## About this task
Quote exactly, and only, the lines of the material below from the line with "focal_35mm: 70" through the line with "vfov_deg: 37.8".
-- -- --
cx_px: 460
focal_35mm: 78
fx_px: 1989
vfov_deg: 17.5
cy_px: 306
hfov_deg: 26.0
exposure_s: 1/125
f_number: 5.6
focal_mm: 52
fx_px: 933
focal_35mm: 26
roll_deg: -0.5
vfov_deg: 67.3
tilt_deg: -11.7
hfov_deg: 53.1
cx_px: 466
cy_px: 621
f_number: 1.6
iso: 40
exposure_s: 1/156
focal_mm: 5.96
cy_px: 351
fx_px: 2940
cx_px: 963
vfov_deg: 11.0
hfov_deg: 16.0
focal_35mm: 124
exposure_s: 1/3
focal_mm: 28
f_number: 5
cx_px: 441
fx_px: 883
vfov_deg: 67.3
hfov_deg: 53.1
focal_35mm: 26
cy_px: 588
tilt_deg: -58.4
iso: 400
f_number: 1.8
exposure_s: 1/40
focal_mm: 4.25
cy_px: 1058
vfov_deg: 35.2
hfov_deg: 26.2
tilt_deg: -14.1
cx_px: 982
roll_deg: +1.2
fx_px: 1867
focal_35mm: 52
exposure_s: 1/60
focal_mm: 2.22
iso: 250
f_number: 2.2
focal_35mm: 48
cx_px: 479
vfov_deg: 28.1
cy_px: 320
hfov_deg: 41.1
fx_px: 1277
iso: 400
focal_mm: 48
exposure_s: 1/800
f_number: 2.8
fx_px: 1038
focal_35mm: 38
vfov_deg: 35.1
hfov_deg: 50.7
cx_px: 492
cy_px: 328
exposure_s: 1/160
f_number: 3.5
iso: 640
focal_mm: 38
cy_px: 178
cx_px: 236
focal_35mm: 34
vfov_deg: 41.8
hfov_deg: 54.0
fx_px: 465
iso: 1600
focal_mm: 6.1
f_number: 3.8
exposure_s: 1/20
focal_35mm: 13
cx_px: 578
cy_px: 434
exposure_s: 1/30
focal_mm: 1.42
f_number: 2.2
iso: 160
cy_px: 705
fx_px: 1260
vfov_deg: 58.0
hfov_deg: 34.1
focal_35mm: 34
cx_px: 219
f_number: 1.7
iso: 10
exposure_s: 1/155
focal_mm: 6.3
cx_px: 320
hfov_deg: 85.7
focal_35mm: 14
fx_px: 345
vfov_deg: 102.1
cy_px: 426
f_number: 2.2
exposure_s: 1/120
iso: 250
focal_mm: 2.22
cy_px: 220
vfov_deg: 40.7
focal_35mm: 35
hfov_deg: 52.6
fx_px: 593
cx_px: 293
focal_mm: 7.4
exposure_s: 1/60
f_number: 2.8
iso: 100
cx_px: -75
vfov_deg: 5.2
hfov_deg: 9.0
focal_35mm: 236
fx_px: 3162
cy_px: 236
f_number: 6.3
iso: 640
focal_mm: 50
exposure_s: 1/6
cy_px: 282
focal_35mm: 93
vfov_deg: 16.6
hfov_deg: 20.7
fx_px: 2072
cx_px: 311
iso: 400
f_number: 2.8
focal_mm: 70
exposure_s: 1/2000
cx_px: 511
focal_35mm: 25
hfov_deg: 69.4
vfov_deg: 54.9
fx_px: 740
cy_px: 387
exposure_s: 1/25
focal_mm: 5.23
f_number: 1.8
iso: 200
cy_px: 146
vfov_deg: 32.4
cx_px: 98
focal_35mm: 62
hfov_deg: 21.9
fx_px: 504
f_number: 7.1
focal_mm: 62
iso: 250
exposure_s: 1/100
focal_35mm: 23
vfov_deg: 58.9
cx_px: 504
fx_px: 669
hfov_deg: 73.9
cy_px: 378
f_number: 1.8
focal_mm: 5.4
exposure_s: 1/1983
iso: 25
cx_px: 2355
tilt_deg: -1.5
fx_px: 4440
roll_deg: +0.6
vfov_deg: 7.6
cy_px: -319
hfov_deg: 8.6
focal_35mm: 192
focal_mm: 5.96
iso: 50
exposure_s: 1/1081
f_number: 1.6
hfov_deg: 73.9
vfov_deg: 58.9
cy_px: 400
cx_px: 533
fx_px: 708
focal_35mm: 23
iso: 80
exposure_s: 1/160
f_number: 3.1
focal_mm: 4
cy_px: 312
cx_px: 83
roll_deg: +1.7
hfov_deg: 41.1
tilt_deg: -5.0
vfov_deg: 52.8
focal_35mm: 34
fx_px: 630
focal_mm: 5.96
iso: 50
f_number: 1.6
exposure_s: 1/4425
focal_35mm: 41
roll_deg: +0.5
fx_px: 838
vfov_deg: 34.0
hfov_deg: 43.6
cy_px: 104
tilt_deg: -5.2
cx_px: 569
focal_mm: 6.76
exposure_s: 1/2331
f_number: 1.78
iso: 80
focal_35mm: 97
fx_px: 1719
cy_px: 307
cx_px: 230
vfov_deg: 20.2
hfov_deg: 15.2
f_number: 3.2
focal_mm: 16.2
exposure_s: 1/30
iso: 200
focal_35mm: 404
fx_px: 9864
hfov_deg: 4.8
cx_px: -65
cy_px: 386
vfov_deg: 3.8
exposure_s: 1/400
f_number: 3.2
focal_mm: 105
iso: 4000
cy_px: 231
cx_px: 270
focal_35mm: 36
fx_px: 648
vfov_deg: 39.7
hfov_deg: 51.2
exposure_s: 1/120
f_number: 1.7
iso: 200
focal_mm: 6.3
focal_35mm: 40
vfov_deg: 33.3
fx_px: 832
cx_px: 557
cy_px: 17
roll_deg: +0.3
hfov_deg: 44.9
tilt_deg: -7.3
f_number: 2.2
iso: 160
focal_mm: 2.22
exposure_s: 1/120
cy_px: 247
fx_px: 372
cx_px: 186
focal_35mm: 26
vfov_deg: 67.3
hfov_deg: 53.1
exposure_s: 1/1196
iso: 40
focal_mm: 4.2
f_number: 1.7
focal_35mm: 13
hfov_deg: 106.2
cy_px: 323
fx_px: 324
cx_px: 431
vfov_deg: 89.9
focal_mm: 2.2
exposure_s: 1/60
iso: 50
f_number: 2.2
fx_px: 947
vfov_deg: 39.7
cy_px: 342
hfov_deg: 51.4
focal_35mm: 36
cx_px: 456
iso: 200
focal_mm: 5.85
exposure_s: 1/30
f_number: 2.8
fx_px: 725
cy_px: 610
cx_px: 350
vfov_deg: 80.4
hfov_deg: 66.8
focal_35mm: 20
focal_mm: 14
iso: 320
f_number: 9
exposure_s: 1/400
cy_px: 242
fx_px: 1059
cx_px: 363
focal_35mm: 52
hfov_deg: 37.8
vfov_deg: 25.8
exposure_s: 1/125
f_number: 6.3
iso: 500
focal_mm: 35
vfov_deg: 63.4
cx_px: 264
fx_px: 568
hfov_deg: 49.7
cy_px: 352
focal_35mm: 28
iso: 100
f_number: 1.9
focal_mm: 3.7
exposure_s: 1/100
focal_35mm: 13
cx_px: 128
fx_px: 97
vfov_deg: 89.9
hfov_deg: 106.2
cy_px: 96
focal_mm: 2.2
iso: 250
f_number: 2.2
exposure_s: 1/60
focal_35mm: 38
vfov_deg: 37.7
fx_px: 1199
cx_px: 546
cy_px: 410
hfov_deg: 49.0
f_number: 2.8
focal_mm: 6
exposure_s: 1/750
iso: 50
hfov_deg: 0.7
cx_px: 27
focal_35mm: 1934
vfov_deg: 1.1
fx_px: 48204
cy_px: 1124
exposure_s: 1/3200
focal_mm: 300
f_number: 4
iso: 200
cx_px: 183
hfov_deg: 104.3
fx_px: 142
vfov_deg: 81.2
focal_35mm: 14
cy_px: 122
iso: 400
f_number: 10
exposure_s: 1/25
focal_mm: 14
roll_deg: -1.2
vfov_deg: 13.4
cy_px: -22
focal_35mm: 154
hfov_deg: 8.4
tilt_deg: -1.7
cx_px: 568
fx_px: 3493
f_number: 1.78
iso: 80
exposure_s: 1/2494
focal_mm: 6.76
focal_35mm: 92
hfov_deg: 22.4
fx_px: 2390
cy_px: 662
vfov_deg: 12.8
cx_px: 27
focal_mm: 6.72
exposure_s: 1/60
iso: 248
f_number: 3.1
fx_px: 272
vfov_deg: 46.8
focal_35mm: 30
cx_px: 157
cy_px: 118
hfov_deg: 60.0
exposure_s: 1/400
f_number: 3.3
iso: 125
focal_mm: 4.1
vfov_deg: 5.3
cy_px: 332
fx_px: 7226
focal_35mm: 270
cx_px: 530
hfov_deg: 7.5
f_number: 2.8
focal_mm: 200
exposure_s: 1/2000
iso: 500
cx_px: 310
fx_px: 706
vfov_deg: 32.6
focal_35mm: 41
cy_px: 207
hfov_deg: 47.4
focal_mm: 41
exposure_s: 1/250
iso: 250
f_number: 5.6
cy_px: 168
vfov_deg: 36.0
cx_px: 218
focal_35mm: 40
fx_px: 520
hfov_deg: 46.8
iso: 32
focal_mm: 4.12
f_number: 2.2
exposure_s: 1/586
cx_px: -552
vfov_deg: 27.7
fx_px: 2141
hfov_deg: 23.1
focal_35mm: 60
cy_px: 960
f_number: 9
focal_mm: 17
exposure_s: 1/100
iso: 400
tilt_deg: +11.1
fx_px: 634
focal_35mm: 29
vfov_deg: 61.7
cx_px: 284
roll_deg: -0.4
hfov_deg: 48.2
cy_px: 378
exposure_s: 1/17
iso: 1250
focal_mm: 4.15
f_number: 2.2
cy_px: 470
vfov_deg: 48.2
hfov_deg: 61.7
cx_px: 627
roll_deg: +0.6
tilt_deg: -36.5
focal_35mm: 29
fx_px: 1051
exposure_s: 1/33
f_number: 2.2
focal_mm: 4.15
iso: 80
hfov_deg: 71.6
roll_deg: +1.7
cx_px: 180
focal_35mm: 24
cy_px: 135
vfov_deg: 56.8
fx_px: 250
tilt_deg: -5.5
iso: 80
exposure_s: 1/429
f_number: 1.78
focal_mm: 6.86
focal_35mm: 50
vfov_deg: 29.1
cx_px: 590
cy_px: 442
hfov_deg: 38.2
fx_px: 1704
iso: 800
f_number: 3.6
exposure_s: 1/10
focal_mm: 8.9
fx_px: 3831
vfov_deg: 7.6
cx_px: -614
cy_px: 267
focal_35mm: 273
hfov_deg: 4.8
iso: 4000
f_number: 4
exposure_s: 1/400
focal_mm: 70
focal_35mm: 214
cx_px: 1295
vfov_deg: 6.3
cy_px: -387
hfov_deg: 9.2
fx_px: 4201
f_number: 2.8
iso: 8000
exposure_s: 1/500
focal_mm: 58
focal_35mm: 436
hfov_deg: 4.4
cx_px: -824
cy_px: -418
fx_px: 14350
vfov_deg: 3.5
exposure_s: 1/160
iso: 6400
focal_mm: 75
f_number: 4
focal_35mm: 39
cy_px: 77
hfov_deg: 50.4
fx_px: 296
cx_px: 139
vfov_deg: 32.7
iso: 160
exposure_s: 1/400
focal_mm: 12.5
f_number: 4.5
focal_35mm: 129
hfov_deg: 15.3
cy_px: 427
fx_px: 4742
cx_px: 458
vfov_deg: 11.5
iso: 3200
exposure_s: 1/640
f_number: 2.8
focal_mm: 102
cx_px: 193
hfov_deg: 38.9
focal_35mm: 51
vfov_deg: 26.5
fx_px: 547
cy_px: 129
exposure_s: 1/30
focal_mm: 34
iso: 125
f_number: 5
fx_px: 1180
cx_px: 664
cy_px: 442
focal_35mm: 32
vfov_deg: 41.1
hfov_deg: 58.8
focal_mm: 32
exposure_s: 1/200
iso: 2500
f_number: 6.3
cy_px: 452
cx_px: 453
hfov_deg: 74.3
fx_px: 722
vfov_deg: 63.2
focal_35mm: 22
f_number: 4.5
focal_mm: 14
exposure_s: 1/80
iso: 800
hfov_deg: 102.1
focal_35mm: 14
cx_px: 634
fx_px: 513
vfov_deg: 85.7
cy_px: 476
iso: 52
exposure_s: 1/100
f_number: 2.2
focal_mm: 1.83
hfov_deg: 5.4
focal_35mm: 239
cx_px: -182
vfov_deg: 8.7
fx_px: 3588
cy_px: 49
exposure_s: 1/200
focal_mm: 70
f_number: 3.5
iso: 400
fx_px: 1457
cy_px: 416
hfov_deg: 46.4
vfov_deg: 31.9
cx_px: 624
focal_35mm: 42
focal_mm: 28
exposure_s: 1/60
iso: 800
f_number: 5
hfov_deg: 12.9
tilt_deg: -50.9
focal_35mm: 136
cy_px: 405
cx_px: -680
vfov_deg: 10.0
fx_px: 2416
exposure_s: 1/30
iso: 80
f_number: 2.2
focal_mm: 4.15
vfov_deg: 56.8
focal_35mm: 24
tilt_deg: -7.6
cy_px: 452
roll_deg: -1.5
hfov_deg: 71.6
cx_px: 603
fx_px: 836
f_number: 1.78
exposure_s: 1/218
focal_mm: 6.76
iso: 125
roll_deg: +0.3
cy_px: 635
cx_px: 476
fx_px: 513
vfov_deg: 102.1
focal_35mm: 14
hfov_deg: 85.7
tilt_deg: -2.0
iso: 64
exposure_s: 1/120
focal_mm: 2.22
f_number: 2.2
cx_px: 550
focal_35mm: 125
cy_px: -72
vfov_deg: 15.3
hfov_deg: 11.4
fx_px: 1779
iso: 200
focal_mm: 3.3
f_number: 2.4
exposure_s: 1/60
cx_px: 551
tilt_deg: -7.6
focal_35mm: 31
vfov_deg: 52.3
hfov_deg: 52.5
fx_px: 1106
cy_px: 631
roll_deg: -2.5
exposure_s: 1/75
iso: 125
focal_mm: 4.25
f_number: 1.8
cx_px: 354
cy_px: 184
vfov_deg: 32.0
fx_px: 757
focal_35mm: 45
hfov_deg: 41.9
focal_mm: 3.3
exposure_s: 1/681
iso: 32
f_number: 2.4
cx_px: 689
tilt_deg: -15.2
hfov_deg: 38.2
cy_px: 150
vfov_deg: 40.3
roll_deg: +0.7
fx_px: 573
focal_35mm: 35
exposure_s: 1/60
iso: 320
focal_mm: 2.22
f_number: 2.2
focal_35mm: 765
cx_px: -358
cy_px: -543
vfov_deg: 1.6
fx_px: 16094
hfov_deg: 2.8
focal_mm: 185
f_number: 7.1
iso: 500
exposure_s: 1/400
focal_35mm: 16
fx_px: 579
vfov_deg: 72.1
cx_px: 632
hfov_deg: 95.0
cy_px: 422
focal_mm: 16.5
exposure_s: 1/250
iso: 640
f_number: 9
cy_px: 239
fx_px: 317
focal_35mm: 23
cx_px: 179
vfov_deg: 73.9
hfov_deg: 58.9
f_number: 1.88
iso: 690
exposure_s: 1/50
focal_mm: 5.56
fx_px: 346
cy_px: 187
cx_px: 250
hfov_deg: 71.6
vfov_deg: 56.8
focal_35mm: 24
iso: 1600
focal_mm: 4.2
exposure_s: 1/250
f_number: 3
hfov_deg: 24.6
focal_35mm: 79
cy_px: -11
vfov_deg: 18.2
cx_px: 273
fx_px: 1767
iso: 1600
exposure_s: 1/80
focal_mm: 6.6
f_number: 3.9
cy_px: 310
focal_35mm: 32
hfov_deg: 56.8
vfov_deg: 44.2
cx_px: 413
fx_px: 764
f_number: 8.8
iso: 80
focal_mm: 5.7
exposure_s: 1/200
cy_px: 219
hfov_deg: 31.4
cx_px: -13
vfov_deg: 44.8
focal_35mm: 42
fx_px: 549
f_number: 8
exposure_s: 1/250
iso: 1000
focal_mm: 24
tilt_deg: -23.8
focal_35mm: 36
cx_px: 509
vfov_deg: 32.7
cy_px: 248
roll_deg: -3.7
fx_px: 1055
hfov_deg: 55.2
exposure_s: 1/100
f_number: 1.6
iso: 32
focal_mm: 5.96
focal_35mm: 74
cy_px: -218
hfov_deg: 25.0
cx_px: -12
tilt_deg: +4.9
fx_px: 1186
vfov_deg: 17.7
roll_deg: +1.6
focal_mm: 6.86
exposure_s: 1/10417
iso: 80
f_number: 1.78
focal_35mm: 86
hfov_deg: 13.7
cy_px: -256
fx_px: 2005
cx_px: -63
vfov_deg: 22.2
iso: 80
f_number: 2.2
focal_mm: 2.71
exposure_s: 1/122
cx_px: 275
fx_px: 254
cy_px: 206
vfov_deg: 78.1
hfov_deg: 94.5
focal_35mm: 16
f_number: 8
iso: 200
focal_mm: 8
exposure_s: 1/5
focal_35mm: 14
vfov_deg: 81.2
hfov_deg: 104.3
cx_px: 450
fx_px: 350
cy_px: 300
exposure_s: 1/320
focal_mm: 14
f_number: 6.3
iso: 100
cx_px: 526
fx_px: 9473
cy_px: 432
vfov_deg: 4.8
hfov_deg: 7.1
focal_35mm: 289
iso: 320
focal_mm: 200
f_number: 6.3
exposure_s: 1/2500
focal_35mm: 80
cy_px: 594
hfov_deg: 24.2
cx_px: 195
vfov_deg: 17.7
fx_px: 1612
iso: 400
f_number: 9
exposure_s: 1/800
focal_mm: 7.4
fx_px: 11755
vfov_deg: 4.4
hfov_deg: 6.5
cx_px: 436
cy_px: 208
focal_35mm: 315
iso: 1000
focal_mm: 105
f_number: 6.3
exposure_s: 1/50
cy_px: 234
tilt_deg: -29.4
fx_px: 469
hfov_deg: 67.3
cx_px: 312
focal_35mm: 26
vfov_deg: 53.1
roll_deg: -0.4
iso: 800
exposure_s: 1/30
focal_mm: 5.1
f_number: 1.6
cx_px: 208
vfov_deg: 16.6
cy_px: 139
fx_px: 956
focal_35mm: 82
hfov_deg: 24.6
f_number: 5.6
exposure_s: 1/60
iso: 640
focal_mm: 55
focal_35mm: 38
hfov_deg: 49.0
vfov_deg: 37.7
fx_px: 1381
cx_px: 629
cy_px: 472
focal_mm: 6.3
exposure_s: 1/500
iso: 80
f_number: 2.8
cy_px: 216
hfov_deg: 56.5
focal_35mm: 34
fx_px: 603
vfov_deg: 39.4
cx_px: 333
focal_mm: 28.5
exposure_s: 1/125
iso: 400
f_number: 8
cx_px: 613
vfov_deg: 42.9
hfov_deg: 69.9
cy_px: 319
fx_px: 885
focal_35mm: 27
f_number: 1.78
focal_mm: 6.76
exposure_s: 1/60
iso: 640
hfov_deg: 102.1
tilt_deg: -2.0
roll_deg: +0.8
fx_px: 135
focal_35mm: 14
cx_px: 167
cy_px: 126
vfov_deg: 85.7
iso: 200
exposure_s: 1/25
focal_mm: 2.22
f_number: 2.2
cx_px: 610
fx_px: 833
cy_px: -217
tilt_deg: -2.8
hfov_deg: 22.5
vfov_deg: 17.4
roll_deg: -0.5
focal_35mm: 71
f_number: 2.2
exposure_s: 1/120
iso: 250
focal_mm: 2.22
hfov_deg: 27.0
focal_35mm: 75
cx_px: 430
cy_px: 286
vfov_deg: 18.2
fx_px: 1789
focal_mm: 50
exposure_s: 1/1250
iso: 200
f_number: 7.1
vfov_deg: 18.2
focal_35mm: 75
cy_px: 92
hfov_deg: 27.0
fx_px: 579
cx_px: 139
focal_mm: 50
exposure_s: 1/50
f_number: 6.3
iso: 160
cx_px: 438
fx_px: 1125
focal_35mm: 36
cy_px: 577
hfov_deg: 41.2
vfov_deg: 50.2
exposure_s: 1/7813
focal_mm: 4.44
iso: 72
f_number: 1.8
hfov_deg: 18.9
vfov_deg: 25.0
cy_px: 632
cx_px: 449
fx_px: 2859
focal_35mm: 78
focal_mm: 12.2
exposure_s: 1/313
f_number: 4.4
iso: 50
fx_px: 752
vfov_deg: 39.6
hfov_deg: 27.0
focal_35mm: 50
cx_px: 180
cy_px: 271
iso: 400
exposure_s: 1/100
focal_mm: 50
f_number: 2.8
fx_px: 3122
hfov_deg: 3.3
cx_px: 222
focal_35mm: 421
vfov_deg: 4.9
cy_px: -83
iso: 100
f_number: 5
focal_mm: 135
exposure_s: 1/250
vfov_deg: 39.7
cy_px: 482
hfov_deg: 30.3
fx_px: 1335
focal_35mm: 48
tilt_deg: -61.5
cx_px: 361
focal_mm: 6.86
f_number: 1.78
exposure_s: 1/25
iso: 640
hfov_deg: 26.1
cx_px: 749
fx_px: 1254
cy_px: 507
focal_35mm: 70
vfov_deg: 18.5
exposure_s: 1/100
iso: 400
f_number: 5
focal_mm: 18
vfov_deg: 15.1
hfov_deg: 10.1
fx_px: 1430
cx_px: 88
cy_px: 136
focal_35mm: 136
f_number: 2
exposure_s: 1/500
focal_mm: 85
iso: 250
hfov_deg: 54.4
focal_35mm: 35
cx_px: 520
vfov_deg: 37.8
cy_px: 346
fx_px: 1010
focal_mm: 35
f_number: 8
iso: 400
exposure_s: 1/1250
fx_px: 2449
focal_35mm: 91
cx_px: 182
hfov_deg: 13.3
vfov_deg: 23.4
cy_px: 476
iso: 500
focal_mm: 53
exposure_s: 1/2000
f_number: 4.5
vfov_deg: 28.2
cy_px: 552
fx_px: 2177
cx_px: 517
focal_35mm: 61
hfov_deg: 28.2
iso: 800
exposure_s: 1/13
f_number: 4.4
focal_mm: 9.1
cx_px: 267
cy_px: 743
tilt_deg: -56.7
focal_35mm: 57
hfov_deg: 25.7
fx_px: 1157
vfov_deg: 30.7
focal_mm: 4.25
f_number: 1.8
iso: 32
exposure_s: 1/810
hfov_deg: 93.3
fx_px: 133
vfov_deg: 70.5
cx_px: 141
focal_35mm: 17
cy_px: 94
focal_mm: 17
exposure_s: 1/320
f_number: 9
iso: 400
-- -- --
## Output below
focal_35mm: 70
vfov_deg: 18.5
exposure_s: 1/100
iso: 400
f_number: 5
focal_mm: 18
vfov_deg: 15.1
hfov_deg: 10.1
fx_px: 1430
cx_px: 88
cy_px: 136
focal_35mm: 136
f_number: 2
exposure_s: 1/500
focal_mm: 85
iso: 250
hfov_deg: 54.4
focal_35mm: 35
cx_px: 520
vfov_deg: 37.8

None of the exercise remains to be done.